# Directive
Output the material below, from its first line up to and including the line containing "scientific name: Helicteres guazumifolia", as a Markdown table with the columns Row and Line. Number each row and leave out any blank lines.
════════════════
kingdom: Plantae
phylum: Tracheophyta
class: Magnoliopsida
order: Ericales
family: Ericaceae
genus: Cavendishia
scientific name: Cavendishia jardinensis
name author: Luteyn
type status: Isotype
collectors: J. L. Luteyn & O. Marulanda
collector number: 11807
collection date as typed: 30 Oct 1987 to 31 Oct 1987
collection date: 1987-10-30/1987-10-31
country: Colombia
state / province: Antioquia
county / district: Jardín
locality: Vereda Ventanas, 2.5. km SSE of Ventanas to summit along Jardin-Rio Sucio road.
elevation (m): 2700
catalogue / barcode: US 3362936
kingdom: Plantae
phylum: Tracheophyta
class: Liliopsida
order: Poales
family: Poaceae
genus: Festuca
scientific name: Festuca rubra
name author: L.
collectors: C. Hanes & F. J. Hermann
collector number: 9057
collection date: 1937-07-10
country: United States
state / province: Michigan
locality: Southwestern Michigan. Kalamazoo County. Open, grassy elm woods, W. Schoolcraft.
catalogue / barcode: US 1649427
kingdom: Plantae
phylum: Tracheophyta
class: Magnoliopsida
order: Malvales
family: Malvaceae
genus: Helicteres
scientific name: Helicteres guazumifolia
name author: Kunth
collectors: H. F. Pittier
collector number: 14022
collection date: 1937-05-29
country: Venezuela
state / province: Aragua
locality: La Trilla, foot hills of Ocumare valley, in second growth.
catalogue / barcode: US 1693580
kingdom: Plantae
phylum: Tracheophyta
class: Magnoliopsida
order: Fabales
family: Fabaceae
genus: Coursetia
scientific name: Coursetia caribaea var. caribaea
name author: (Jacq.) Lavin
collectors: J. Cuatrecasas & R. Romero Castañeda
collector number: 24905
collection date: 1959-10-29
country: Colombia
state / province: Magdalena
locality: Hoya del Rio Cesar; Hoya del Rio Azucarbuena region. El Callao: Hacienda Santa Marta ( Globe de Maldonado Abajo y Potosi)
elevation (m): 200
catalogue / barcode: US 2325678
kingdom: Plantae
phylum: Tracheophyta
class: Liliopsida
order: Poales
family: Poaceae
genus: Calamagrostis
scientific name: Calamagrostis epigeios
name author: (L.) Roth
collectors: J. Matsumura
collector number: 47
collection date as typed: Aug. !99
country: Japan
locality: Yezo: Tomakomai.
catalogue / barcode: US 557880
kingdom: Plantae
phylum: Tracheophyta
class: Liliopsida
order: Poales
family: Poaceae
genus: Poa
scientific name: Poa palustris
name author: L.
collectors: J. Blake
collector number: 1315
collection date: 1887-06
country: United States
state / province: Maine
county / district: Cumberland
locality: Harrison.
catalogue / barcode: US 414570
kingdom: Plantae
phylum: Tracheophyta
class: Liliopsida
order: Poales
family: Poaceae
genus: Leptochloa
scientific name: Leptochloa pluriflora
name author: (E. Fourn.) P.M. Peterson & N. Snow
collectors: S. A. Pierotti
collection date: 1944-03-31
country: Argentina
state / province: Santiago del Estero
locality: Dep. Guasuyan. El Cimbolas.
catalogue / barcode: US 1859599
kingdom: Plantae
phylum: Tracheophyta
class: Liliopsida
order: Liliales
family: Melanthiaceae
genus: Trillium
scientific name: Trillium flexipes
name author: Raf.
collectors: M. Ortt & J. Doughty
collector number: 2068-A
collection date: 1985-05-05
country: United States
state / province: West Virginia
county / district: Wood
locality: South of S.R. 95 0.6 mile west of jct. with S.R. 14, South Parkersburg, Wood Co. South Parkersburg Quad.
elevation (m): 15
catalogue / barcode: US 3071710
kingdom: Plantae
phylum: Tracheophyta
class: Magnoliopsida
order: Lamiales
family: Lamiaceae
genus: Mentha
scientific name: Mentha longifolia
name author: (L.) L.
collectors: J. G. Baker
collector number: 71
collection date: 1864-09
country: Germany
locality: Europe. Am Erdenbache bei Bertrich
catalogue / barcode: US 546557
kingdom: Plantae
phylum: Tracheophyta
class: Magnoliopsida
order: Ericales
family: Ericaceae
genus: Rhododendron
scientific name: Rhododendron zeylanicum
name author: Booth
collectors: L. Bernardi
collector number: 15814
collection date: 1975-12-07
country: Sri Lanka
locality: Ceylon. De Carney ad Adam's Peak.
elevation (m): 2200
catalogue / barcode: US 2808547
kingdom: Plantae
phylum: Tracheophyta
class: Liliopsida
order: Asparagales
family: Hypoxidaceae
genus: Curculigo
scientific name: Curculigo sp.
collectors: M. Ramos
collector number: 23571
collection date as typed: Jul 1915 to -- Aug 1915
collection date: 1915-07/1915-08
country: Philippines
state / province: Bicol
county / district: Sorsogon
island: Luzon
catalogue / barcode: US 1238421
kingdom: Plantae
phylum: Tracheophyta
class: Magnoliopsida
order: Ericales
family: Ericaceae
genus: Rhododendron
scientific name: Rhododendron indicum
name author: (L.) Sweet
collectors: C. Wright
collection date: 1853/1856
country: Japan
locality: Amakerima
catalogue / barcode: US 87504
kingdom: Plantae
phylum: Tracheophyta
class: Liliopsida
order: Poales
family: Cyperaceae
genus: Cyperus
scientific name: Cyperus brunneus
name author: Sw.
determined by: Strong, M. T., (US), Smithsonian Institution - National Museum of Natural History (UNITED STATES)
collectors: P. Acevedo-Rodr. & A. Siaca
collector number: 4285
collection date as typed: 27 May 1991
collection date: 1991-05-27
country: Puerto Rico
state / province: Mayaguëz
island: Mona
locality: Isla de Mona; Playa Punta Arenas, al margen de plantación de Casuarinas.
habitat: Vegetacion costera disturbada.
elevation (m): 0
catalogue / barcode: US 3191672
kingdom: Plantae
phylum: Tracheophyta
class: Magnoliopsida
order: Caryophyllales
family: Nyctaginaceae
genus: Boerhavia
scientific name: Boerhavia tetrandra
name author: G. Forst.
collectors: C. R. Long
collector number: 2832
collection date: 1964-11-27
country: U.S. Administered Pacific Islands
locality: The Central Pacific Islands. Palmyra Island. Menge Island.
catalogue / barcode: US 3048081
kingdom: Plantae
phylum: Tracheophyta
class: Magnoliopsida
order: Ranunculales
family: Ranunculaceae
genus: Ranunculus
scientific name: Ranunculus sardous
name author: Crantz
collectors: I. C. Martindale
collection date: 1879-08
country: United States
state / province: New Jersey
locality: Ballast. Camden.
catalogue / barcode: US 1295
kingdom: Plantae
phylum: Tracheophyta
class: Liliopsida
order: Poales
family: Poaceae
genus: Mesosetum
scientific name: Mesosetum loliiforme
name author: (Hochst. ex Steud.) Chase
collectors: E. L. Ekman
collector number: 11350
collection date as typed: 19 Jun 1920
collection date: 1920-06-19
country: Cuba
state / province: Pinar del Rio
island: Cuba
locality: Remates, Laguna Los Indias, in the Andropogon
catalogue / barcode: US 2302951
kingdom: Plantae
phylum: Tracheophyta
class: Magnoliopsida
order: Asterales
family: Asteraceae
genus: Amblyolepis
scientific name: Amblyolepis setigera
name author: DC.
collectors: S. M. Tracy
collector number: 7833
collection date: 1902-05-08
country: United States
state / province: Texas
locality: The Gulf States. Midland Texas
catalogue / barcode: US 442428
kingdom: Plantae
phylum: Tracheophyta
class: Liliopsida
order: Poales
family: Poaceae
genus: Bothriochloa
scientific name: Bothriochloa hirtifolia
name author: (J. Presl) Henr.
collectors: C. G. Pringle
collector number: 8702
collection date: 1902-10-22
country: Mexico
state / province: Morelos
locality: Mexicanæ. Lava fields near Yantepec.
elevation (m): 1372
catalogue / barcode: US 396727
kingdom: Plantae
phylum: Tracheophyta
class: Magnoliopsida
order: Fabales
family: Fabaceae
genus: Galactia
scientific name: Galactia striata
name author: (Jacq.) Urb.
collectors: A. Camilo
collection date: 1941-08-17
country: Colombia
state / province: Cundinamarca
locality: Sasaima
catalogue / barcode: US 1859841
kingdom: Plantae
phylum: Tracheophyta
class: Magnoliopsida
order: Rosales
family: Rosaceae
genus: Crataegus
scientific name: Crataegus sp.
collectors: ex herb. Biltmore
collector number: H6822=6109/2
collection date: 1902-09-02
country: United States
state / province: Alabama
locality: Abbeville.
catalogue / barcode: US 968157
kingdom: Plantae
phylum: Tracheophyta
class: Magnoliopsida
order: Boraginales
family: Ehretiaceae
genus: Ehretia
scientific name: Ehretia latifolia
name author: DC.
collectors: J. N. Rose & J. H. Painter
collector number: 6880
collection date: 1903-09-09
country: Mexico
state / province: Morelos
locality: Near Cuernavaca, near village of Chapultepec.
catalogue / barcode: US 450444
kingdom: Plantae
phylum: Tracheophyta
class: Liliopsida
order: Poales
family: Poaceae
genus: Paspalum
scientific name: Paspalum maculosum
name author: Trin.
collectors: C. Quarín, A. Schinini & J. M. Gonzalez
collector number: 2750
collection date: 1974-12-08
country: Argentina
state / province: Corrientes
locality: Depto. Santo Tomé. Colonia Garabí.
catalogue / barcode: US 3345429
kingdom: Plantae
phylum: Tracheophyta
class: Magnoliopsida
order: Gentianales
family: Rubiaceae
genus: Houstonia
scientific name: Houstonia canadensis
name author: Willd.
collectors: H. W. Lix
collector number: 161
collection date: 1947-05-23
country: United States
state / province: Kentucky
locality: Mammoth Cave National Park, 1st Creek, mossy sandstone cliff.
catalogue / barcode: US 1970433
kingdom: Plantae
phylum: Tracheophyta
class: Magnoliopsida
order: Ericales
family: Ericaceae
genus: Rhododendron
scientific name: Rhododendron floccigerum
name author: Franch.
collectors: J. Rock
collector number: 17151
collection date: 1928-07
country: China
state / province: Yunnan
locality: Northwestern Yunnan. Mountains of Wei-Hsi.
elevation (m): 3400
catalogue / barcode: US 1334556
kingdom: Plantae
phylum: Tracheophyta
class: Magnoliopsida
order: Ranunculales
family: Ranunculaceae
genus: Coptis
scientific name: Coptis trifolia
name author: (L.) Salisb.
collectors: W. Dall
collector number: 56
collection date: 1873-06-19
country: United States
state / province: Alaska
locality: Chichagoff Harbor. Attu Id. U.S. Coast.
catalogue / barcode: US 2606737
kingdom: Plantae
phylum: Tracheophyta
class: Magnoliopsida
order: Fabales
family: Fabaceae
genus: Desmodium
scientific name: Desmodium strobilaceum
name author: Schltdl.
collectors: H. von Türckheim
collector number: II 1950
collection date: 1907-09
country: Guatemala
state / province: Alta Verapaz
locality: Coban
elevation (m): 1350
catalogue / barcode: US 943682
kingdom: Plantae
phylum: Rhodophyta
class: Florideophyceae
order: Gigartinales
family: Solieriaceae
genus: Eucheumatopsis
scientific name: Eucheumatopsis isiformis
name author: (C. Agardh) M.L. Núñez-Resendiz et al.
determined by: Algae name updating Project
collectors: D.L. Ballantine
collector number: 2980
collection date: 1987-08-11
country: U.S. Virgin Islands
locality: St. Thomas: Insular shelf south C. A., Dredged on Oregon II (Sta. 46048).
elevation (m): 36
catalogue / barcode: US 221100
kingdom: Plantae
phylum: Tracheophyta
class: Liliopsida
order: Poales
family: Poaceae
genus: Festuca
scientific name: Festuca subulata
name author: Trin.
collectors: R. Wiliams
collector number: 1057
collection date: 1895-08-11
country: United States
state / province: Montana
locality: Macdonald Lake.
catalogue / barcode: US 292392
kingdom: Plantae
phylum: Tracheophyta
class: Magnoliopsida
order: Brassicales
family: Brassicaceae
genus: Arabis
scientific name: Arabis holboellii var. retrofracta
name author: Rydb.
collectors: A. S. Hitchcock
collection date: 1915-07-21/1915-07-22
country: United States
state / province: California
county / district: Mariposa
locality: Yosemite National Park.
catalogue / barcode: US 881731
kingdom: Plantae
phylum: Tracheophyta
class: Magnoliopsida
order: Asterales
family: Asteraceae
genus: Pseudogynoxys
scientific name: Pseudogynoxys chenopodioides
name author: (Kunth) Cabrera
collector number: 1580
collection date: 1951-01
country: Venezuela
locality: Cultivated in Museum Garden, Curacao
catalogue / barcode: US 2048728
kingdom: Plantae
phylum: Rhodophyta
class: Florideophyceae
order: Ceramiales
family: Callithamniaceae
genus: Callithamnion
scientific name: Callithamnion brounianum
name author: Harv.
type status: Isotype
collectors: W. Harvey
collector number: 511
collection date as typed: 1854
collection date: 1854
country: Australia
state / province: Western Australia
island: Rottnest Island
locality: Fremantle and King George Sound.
════════════════
# Written solution
| Row | Line |
|---|---|
| 1 | kingdom: Plantae |
| 2 | phylum: Tracheophyta |
| 3 | class: Magnoliopsida |
| 4 | order: Ericales |
| 5 | family: Ericaceae |
| 6 | genus: Cavendishia |
| 7 | scientific name: Cavendishia jardinensis |
| 8 | name author: Luteyn |
| 9 | type status: Isotype |
| 10 | collectors: J. L. Luteyn & O. Marulanda |
| 11 | collector number: 11807 |
| 12 | collection date as typed: 30 Oct 1987 to 31 Oct 1987 |
| 13 | collection date: 1987-10-30/1987-10-31 |
| 14 | country: Colombia |
| 15 | state / province: Antioquia |
| 16 | county / district: Jardín |
| 17 | locality: Vereda Ventanas, 2.5. km SSE of Ventanas to summit along Jardin-Rio Sucio road. |
| 18 | elevation (m): 2700 |
| 19 | catalogue / barcode: US 3362936 |
| 20 | kingdom: Plantae |
| 21 | phylum: Tracheophyta |
| 22 | class: Liliopsida |
| 23 | order: Poales |
| 24 | family: Poaceae |
| 25 | genus: Festuca |
| 26 | scientific name: Festuca rubra |
| 27 | name author: L. |
| 28 | collectors: C. Hanes & F. J. Hermann |
| 29 | collector number: 9057 |
| 30 | collection date: 1937-07-10 |
| 31 | country: United States |
| 32 | state / province: Michigan |
| 33 | locality: Southwestern Michigan. Kalamazoo County. Open, grassy elm woods, W. Schoolcraft. |
| 34 | catalogue / barcode: US 1649427 |
| 35 | kingdom: Plantae |
| 36 | phylum: Tracheophyta |
| 37 | class: Magnoliopsida |
| 38 | order: Malvales |
| 39 | family: Malvaceae |
| 40 | genus: Helicteres |
| 41 | scientific name: Helicteres guazumifolia |